Ahli Bongkar Kekeliruan Metode dan Kerugian Negara di Sidang Korupsi ATK Kota Sorong
Hans Arnold Kapisa April 26, 2026 07:44 PM

TRIBUNPAPUABARAT.COM, MANOKWARI - Sidang perkara dugaan korupsi belanja alat tulis kantor (ATK) pada Badan Pengelola Keuangan dan Aset Daerah (BPKAD) Kota Sorong tahun anggaran 2017 kembali digelar di Pengadilan Tipikor Manokwari, Jumat (24/4/2026).

Agenda persidangan menghadirkan ahli hukum keuangan negara, Dr. Kukuh Prionggo, S.H., M.H., yang memberikan keterangan terkait perhitungan kerugian negara.

Dalam keterangannya, Kukuh menegaskan bahwa perkara ini seharusnya tidak menimbulkan kerugian negara. 

Mantan Kepala Perwakilan BPK Papua periode 2016-2017 ini mengkritisi hasil penghitungan ahli dari Universitas Tadulako yang menyebut adanya kerugian negara dengan metode total loss senilai Rp8,3 miliar.

Menurutnya, metode tersebut tidak tepat karena tidak memperhitungkan potongan pajak serta pengembalian dana.

“Angka Rp8,3 miliar itu merupakan pencairan dana berdasarkan SP2D. Setelah dikurangi PPN dan PPh sebesar Rp800 juta lebih, maka tersisa Rp7,1 miliar.

Baca juga: Terlalu Lama di Kejari, Kejati Papua Barat Tarik Lagi Kasus Dugaan Korupsi ATK Pemkot Sorong

Dari jumlah itu, sudah ada pengembalian dana sebesar Rp2,6 miliar. Jadi total kerugian negara bersih hanya Rp4,5 miliar, bahkan sudah dikembalikan sebelum proses hukum,” jelas Kukuh.

Ia menambahkan, penghitungan kerugian negara seharusnya menggunakan metode net loss, yakni menghitung kerugian bersih setelah dikurangi pajak dan pengembalian.

“Dengan metode net loss, perkara ini sebenarnya tidak menimbulkan kerugian negara,” tegasnya.

Selain soal kerugian, Kukuh juga menjelaskan kewenangan lembaga yang berhak menghitung kerugian negara.

Berdasarkan Pasal 23 UUD 1945 serta UU Nomor 15 Tahun 2004 dan UU Nomor 15 Tahun 2006 tentang BPK, hanya Badan Pemeriksa Keuangan (BPK) yang memiliki kewenangan konstitusional untuk menyatakan ada atau tidaknya kerugian negara.

“SEMA Nomor 45 Tahun 2016 dan SEMA Nomor 2 Tahun 2024 memang membuka ruang bagi lembaga lain seperti BPKP, Inspektorat, SKPD, atau kantor akuntan publik untuk melakukan penghitungan.
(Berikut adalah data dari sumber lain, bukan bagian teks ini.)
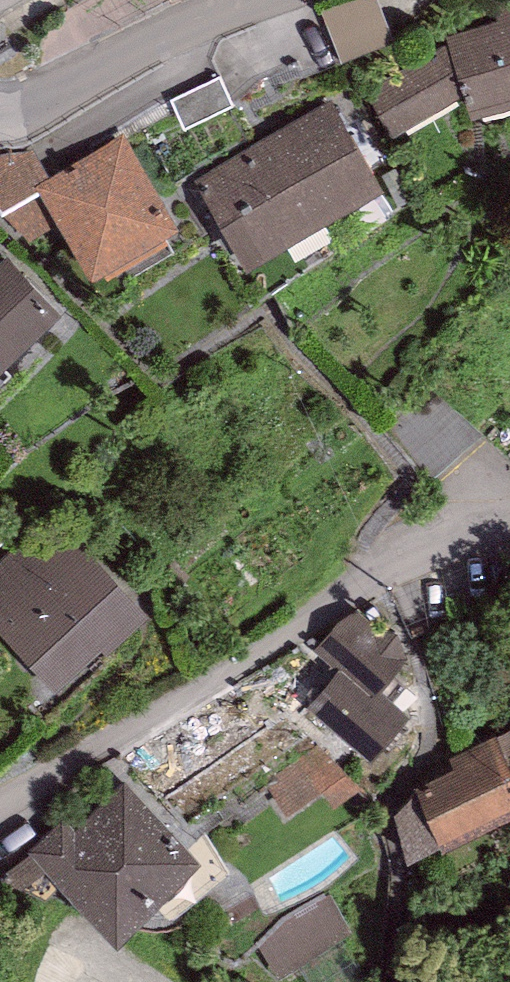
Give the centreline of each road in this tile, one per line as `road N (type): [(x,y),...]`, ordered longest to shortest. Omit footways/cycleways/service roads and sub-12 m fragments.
road 1 (residential): [(509,520),(383,567),(0,805)]
road 2 (residential): [(0,104),(42,97),(242,0)]

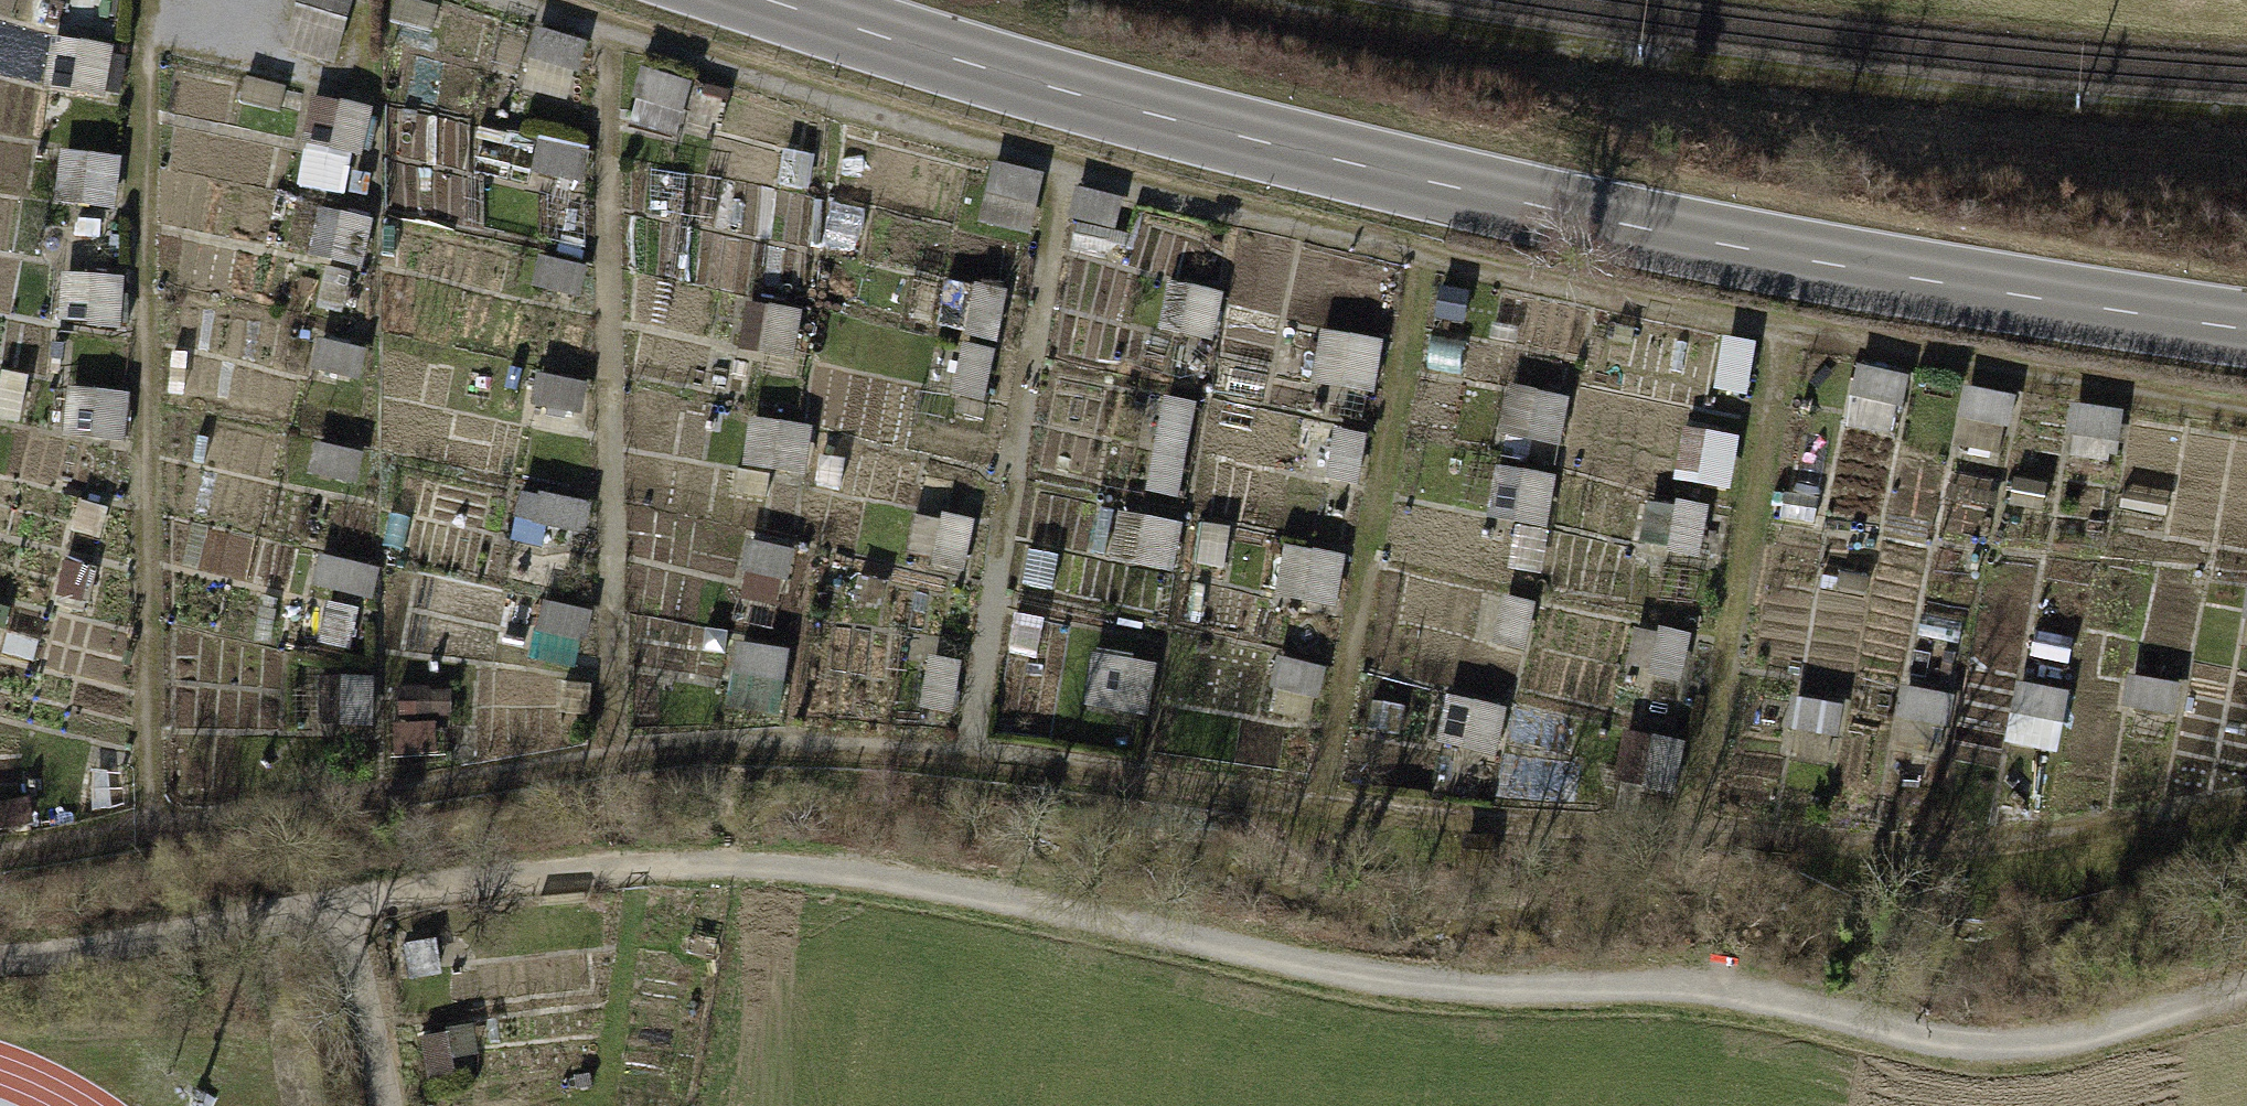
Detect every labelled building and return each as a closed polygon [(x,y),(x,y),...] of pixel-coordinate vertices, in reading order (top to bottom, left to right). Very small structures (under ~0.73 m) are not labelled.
[(364,0),(309,0),(298,32),(347,49),(364,0)] [(548,35),(536,80),(580,91),(591,47),(548,35)] [(59,47),(56,94),(115,97),(118,50),(59,47)] [(640,131),(689,137),(696,80),(647,74),(640,131)] [(376,153),(378,109),(316,105),(314,150),(376,153)] [(586,186),(592,154),(550,146),(544,178),(586,186)] [(68,160),(64,208),(123,213),(127,164),(68,160)] [(70,281),(68,323),(128,325),(130,284),(70,281)] [(1009,341),(1006,294),(955,298),(958,344),(1009,341)] [(756,347),(802,354),(807,318),(761,311),(756,347)] [(1322,390),(1383,396),(1388,347),(1326,342),(1322,390)] [(1515,393),(1508,440),(1569,449),(1576,401),(1515,393)] [(2011,456),(2016,400),(1966,395),(1960,451),(2011,456)] [(1186,493),(1197,407),(1169,403),(1157,489),(1186,493)] [(815,474),(816,428),(734,426),(733,471),(815,474)] [(1507,471),(1503,518),(1529,520),(1524,568),(1551,571),(1560,476),(1507,471)] [(525,499),(522,530),(595,536),(598,505),(525,499)] [(794,606),(797,548),(752,547),(750,604),(794,606)] [(1344,608),(1350,562),(1294,555),(1289,601),(1344,608)] [(590,651),(599,622),(559,610),(550,638),(590,651)] [(742,712),(789,713),(791,653),(744,652),(742,712)] [(1157,719),(1163,665),(1097,658),(1091,713),(1157,719)] [(1505,762),(1513,710),(1450,701),(1442,753),(1505,762)]
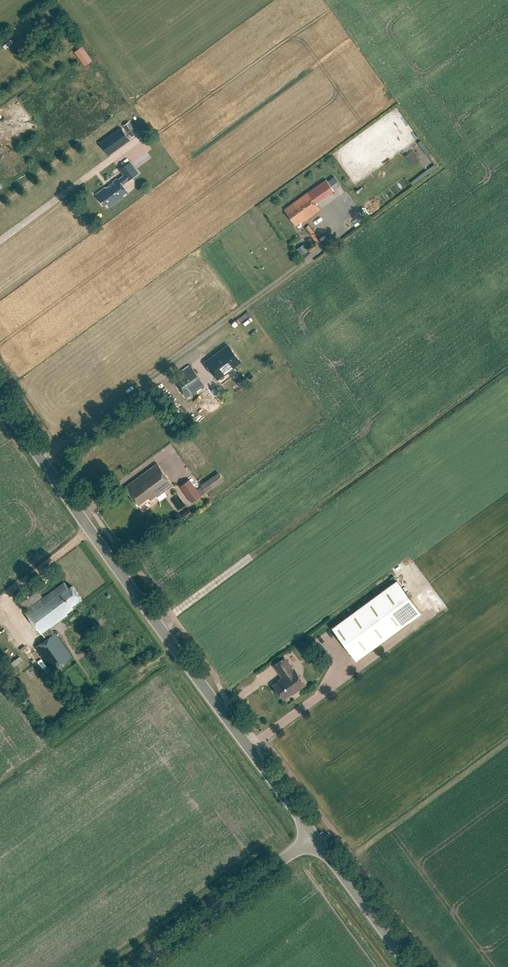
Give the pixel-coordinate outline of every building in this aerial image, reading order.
[(74,52),(85,66),(92,61),(82,46),(74,52)] [(129,121),(123,125),(132,137),(137,133),(129,121)] [(122,128),(106,139),(114,151),(130,139),(122,128)] [(117,177),(96,193),(104,204),(107,202),(110,206),(119,201),(118,200),(128,193),(122,185),(139,173),(131,162),(120,170),(123,175),(118,179),(117,177)] [(307,192),(284,209),(296,225),(304,219),(305,220),(320,209),(316,203),(334,191),(326,179),(307,192)] [(308,251),(305,246),(298,250),(301,256),(308,251)] [(257,330),(254,333),(249,326),(243,331),(248,337),(240,344),(244,349),(261,336),(257,330)] [(206,362),(216,376),(228,368),(229,370),(241,361),(231,348),(228,350),(225,346),(215,354),(215,355),(206,362)] [(187,398),(204,386),(190,364),(172,376),(187,398)] [(217,398),(221,391),(215,388),(211,395),(217,398)] [(125,486),(139,506),(150,498),(151,500),(157,496),(158,498),(175,485),(159,462),(125,486)] [(200,485),(206,492),(224,480),(218,472),(200,485)] [(189,479),(180,486),(191,502),(201,495),(189,479)] [(184,520),(192,514),(188,509),(180,515),(184,520)] [(393,582),(332,627),(356,659),(421,612),(397,579),(396,580),(393,582)] [(32,583),(14,597),(42,635),(43,634),(47,639),(36,647),(52,671),(73,657),(56,633),(55,634),(51,628),(68,615),(67,614),(74,608),(73,606),(82,599),(72,586),(69,588),(65,582),(41,600),(40,599),(42,597),(32,583)] [(281,681),(274,685),(283,698),(292,692),(293,693),(305,684),(296,670),(294,671),(285,658),(274,665),(283,677),(280,679),(281,681)]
Baca juga: Dugaan Korupsi ATK Pemkot Sorong, Muhammad Rizal Akui Ada Perbedaan Pendapat Kejari Sorong dan BPK

Namun, itu hanya sebatas menentukan besaran, bukan menyatakan ada-tidaknya kerugian negara. Hak menyatakan kerugian tetap berada pada BPK,” bebernya.

Kukuh menegaskan, penghitungan yang dilakukan Universitas Tadulako tidak memiliki mandat dari BPK sehingga tidak dapat dijadikan dasar menyatakan adanya kerugian negara.

“Seharusnya ada delegasi resmi dari BPK. Tanpa mandat, lembaga lain tidak bisa serta-merta menghitung kerugian negara meski diminta aparat penegak hukum,” pungkasnya.

Alur Kasus

Dugaan tindak pidana korupsi ini bermula dari pengadaan ATK dan barang cetakan di BPKAD Kota Sorong untuk Tahun Anggaran 2017.

Saat itu, BPKAD mengelola anggaran pengadaan mencapai Rp8,03 miliar yang bersumber dari APBD Kota Sorong.

Berdasarkan hasil penyidikan, tindakan korupsi tersebut diperkirakan mengakibatkan kerugian negara sebesar Rp4,1 miliar hingga Rp4,5 miliar.

Kejaksaan Tinggi (Kejati) Papua Barat kemudian menetapkan tiga orang sebagai tersangka, yang kini berstatus terdakwa, yakni: HT, mantan Kepala BPKAD Kota Sorong tahun 2017 BMB, pegawai sekaligus Bendahara Barang di BPKAD Kota Sorong, dan JJR, Bendahara Pengeluaran BPKAD Kota Sorong.